• SELECTION
"""

Asier Flores and  César Vicente .jpg

Asier Flores and César Vicente

Antonio Banderas in this very moving role proves, once again, that he is a powerful presence on screen.  The announcement of a restoration of one of his film successes by the Film Institute obliges him to revisit situations that he had avoided for years. He realizes that he must have a reunion with Alberto Crespo, (a compelling performance by Asier Etxeandia) the lead actor of that film, from whom he has been estranged for over 20 years.  Crespo, in turn insists on performing a deeply personal script of Salvador, that leads to unexpected encounters with his past life.

There are touches of nostalgia that perhaps could have been avoided, but the long scene with his older ‘mother’ (Julieta Serrano) is a gem to be savoured.   True to form, Almodóvar proves, once again, that he has a unique grasp of what a mother is and can be, with all the contradictions and the pain and yet, somehow, manages to soak these scenes with a love for these wonderful, acerbic, zany characters.Antonio Banderas and Julieta Serrano.jpg

Antonio Banderas and Julieta Serrano

Almodóvar: -  “There is a sequence in the film where the [older] mother Jacinta says to Salvador ‘If they tie my feet to bury me [they usually do this so that the feet don’t fall to the sides], you untie them and say that I asked you to. Where I’m going, I’m going to need to be travelling very quickly.’ Every time I wrote and re-wrote the scene, I’d end up crying in front of the computer…Jacinta has become a hard, dour woman with the years, and she talks to her son without malice – but with that particular cruelty with which the elderly and the sick sometimes treat those closest to them.”

"""

• PROVIDED MATERIAL

"""

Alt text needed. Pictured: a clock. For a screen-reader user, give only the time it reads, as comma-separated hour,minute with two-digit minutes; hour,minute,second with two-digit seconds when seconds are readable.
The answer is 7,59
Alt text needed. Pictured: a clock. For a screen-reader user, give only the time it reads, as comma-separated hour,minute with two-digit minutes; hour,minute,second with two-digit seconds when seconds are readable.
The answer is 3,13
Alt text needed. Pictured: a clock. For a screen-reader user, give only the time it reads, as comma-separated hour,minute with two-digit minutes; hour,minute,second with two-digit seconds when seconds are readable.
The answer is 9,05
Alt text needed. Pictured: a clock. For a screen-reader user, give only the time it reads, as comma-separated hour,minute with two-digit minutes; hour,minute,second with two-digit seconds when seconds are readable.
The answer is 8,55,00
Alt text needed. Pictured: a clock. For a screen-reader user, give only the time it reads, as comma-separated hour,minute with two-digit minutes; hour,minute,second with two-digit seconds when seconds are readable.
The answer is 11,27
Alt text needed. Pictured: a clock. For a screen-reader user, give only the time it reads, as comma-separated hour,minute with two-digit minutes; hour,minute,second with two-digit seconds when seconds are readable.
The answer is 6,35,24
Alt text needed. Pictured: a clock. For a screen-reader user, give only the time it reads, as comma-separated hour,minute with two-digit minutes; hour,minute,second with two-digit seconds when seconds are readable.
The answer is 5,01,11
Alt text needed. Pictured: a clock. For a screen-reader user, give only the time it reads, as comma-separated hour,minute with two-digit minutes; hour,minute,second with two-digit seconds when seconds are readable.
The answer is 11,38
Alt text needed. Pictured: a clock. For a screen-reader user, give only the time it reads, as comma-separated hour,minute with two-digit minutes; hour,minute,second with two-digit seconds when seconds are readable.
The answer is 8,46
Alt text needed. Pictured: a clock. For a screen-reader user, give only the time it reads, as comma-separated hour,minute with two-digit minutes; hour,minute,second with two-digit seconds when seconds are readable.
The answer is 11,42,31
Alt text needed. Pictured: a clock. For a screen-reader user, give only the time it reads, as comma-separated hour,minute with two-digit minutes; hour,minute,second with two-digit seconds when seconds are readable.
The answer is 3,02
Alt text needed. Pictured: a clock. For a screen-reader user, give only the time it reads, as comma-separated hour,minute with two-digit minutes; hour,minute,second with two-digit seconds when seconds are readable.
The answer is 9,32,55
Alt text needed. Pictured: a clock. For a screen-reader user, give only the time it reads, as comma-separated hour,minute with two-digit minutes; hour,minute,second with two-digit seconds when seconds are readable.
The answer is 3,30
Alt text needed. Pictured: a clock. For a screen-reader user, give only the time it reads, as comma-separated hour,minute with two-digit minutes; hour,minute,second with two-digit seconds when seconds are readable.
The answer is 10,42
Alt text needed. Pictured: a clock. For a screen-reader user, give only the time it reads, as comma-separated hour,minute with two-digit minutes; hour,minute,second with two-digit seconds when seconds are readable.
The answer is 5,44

"""

• TASKS TO COMPLETE
a: In the film review, which actress plays the older mother?
b: Reproduce the film review word for word from "Asier Flores and César" to "his past life.".
The items come from a different source than the film review.

• OUTPUTS IN ORDER
a: Julieta Serrano

b:
Asier Flores and César Vicente

Antonio Banderas in this very moving role proves, once again, that he is a powerful presence on screen.  The announcement of a restoration of one of his film successes by the Film Institute obliges him to revisit situations that he had avoided for years. He realizes that he must have a reunion with Alberto Crespo, (a compelling performance by Asier Etxeandia) the lead actor of that film, from whom he has been estranged for over 20 years.  Crespo, in turn insists on performing a deeply personal script of Salvador, that leads to unexpected encounters with his past life.